Ex jefe paramilitar acepta que cortaron cabeza de campesino

El temido jefe paramilitar Freddy Rendón Herrera, alias "El Alemán", quien recuperó la libertad la víspera, aseguró el viernes que a un campesino efectivamente le cortaron la cabeza, pero negó que jugaron fútbol con ella.

El campesino Marino López fue asesinado en 1997 y por ese homicidio la Corte Interamericana de Derechos Humanos encontró responsable al Estado colombiano.

"Resultó una persona muerta a la cual le cercenaron su cabeza. Un patrullero (paramilitar), sin orden de su comandante, le dio un machetazo. Eso es cierto", aseguró alias "El Alemán" en entrevista con la emisora local Blu Radio. Y enseguida desmintió versiones según las cuales, los paramilitares usaron la cabeza para jugar fútbol.

"Pero que hayan jugado un partido de fútbol no es cierto... Eso ya raya con la morbosidad y con una depravación psicológica", aseguró.
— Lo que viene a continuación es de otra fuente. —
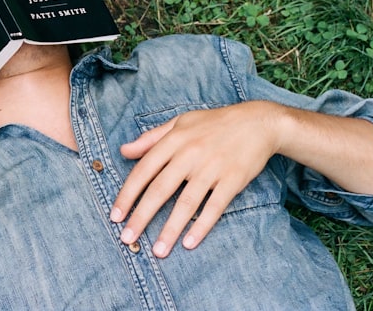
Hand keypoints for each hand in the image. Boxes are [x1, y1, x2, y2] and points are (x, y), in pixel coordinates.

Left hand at [110, 102, 282, 257]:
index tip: (115, 216)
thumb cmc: (214, 123)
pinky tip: (189, 243)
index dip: (128, 194)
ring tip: (158, 251)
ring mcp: (212, 168)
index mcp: (174, 139)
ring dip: (170, 229)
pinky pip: (215, 207)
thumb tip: (124, 151)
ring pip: (186, 203)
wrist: (257, 122)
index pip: (144, 170)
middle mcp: (190, 154)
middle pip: (160, 189)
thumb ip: (151, 138)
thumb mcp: (180, 122)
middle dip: (141, 217)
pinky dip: (202, 226)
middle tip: (127, 239)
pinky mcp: (232, 180)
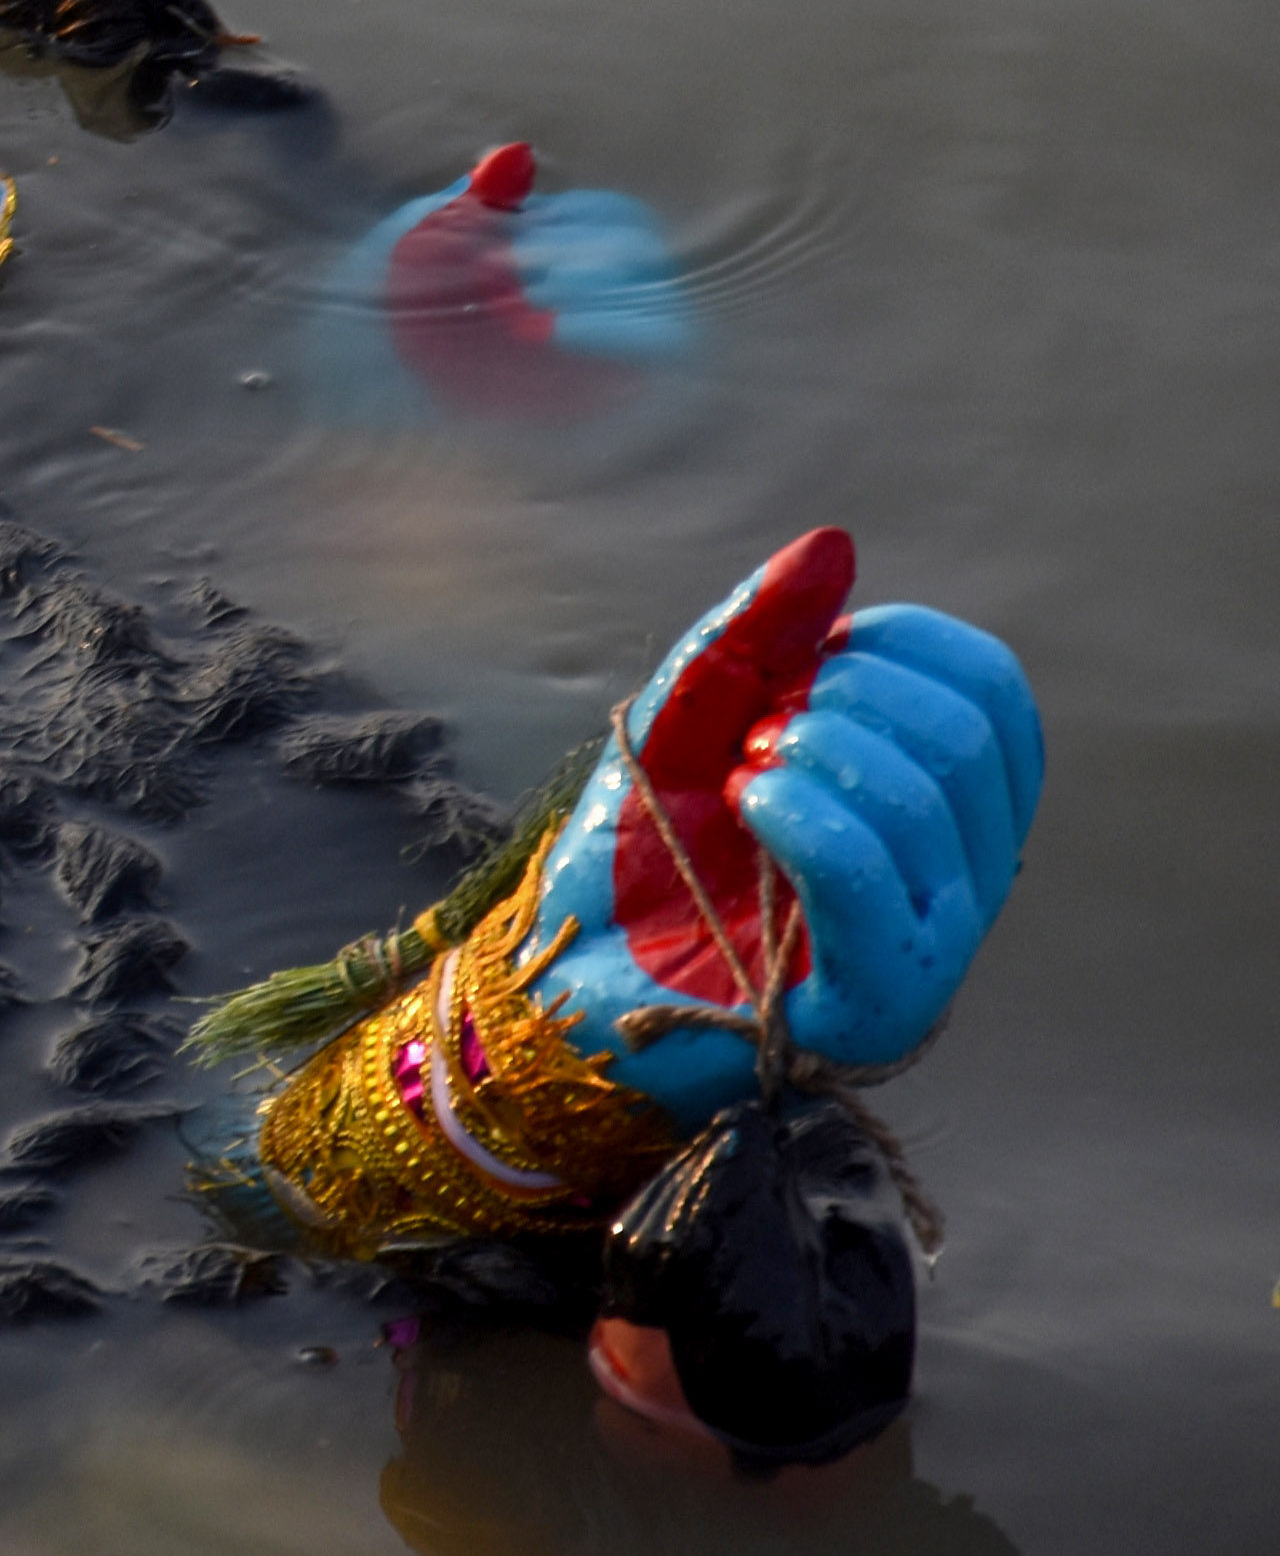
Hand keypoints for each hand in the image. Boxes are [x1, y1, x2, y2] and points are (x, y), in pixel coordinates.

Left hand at [532, 530, 1042, 1124]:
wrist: (565, 966)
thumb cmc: (643, 849)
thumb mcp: (688, 714)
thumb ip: (756, 632)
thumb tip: (833, 548)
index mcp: (944, 805)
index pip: (991, 690)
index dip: (900, 644)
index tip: (806, 661)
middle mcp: (960, 878)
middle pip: (967, 738)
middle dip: (849, 698)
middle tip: (757, 728)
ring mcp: (929, 949)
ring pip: (926, 803)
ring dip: (813, 752)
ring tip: (740, 771)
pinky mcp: (874, 1007)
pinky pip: (875, 889)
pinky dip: (807, 818)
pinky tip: (748, 799)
Rendón quedó libre porque aceptó su responsabilidad en centenares de crímenes en el marco de la llamada Ley de Justicia y Paz, que les garantizaba a los paramilitares un máximo de ocho años de cárcel a cambio de que se desmovilizaran, confesaran sus delitos, repararan a sus víctimas y se comprometieran a no delinquir más.
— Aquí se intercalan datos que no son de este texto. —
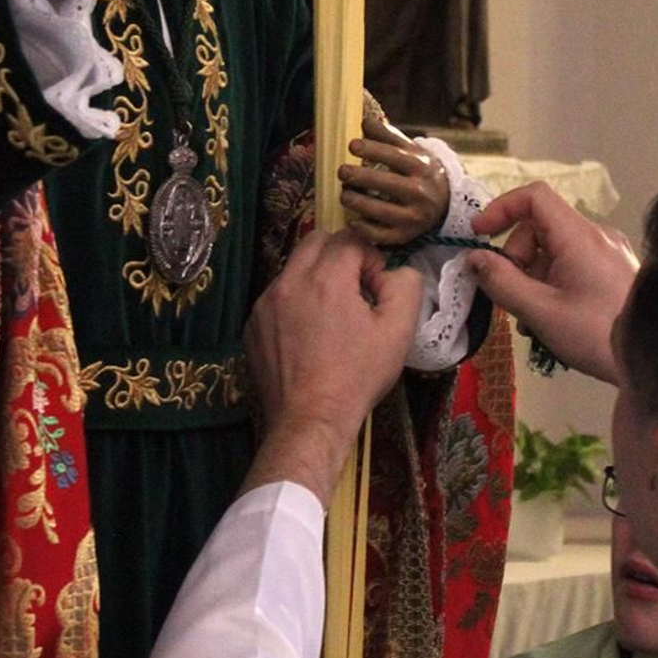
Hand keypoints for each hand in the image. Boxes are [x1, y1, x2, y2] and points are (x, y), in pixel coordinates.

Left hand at [243, 231, 423, 500]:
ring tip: (331, 318)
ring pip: (294, 268)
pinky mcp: (252, 324)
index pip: (350, 237)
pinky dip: (295, 302)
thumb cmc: (357, 377)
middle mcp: (289, 281)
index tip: (375, 288)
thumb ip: (405, 286)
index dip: (370, 257)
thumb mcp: (398, 332)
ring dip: (316, 278)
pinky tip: (308, 337)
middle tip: (355, 292)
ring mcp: (265, 303)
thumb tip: (394, 270)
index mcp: (326, 278)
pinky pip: (277, 296)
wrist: (310, 420)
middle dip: (340, 255)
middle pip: (316, 240)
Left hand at [339, 113, 449, 246]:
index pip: (395, 156)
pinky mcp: (406, 236)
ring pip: (382, 212)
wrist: (446, 203)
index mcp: (421, 167)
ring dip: (359, 203)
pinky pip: (384, 236)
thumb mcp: (412, 151)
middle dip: (361, 177)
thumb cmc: (422, 172)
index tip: (352, 145)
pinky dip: (366, 230)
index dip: (373, 150)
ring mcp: (414, 217)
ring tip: (344, 194)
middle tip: (342, 171)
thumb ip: (389, 136)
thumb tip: (364, 120)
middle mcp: (420, 192)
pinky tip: (353, 221)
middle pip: (388, 184)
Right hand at [470, 184, 639, 383]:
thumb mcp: (541, 312)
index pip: (534, 196)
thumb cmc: (597, 334)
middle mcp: (597, 235)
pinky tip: (554, 318)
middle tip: (512, 298)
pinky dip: (553, 283)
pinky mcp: (615, 271)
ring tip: (533, 319)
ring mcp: (609, 253)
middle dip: (516, 258)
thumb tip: (474, 259)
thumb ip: (502, 282)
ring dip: (533, 277)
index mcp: (580, 236)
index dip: (501, 208)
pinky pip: (573, 265)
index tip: (479, 235)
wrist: (656, 357)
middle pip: (540, 227)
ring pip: (554, 249)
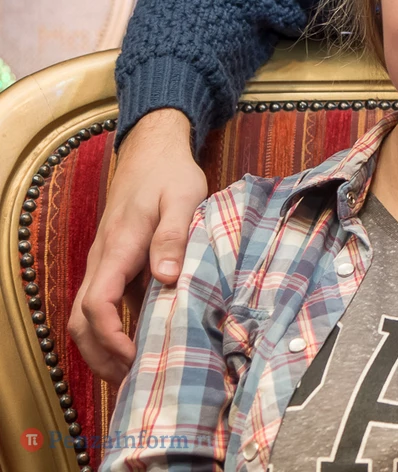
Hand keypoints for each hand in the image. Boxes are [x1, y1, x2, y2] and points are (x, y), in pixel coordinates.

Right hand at [67, 109, 206, 380]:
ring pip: (84, 316)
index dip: (111, 337)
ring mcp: (104, 264)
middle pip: (80, 320)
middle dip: (100, 355)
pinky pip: (99, 305)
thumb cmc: (169, 175)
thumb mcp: (183, 198)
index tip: (135, 357)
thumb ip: (173, 236)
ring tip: (131, 373)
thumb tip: (166, 277)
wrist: (152, 152)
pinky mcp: (113, 265)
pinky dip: (109, 331)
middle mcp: (102, 261)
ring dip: (101, 348)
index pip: (97, 304)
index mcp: (118, 248)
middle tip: (132, 380)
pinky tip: (135, 346)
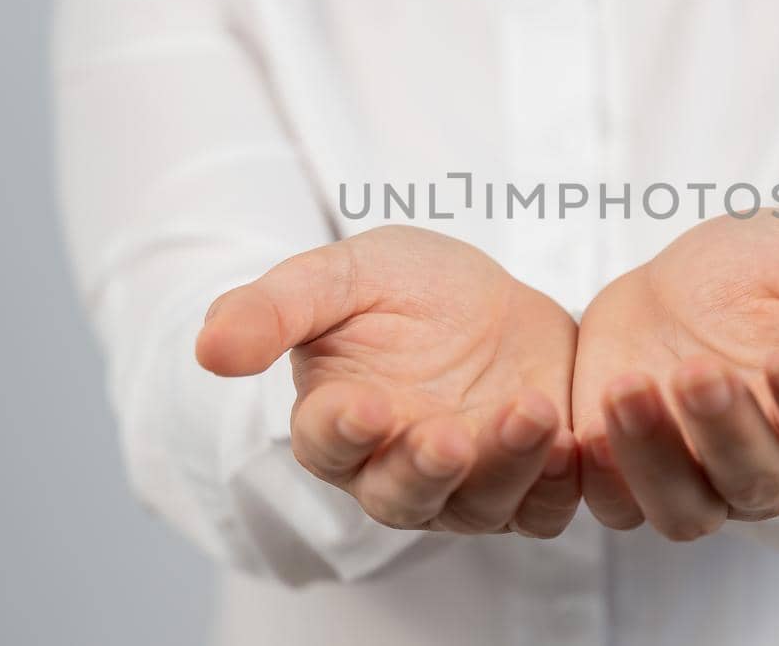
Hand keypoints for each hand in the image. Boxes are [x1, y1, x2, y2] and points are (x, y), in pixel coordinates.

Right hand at [195, 226, 579, 537]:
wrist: (494, 296)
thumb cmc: (403, 287)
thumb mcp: (343, 274)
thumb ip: (276, 307)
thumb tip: (206, 349)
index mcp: (338, 421)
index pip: (327, 442)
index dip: (344, 429)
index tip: (365, 404)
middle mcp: (396, 467)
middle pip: (402, 496)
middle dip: (425, 469)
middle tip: (448, 435)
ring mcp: (467, 484)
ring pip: (480, 504)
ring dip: (505, 466)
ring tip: (529, 411)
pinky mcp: (531, 480)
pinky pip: (544, 505)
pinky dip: (558, 484)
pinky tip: (572, 442)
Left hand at [571, 214, 778, 540]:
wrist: (677, 285)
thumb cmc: (763, 275)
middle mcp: (771, 471)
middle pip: (756, 481)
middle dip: (727, 430)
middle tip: (698, 371)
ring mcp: (699, 484)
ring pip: (684, 510)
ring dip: (654, 459)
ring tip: (627, 387)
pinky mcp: (630, 479)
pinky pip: (615, 503)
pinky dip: (598, 476)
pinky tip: (580, 428)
En la entrevista, dijo estar "apenado y avergonzado" ante la sociedad colombiana por las acciones que realizó y las de los 1.500 hombres que estuvieron bajo su mando en la región del Urabá, al noroeste del país.

"Tenemos que parar esta guerra", indicó, al tiempo que dijo que había apoyar las negociaciones que adelanta el gobierno con las guerrillas para eventualmente sellar la paz.

En su concepto, "en una guerra se cometen actos tan atroces que no se esperaría que un ser humano pudiera cometerlos".

Ahora que está libre, tras pasar en prisión más de ocho años, Rendón comentó que su objetivo y el de otros paramilitares desmovilizados "es que podamos vivir en este país y que le podamos aportar... en un escenario distinto a la guerra".

Rendón dirigió el llamado bloque "Elmer Cárdenas" de las Autodefensas Unidas de Colombia. Inició su carrera como paramilitar al lado de Carlos Castaño, uno de los fundadores de esos grupos, asesinado por sus propios hombres en 2004.

En julio de 2009, las autoridades de Estados Unidos solicitaron su extradición por narcotráfico. Pero la Corte Suprema colombiana rindió concepto desfavorable con el argumento de que primero debía responder aquí por sus crímenes.

Muchos otros ex jefes paramilitares han pedido la libertad, esgrimiendo que ya estuvieron en la cárcel ocho años, pero en casi todos los casos las autoridades judiciales les han respondido que aún no cumplen los requisitos para obtenerla.

Uno de ellos fue Jorge Iván Laverde, alias "el Iguano", quien en su momento le confesó a la AP haber estado detrás de unos 3.000 homicidios en el noreste colombiano. Incluso construyó hornos crematorios para deshacerse de los cadáveres de sus víctimas.

La mayoría de los grandes capos del paramilitarismo fueron extraditados a Estados Unidos en mayo de 2008 bajo cargos de narcotráfico.

La Fiscalía calcula que al menos 156.000 personas fueron asesinadas por los paramilitares entre 1980 y 2004.

En su mayoría, los grupos paramilitares nacieron de una alianza entre agricultores, ganaderos, traficantes de drogas y militares corruptos para enfrentar los secuestros, extorsiones y asesinatos de las guerrillas.

Cifras oficiales dan cuenta de que entre 2003 y 2006 unos 30.000 paramilitares dejaron las armas.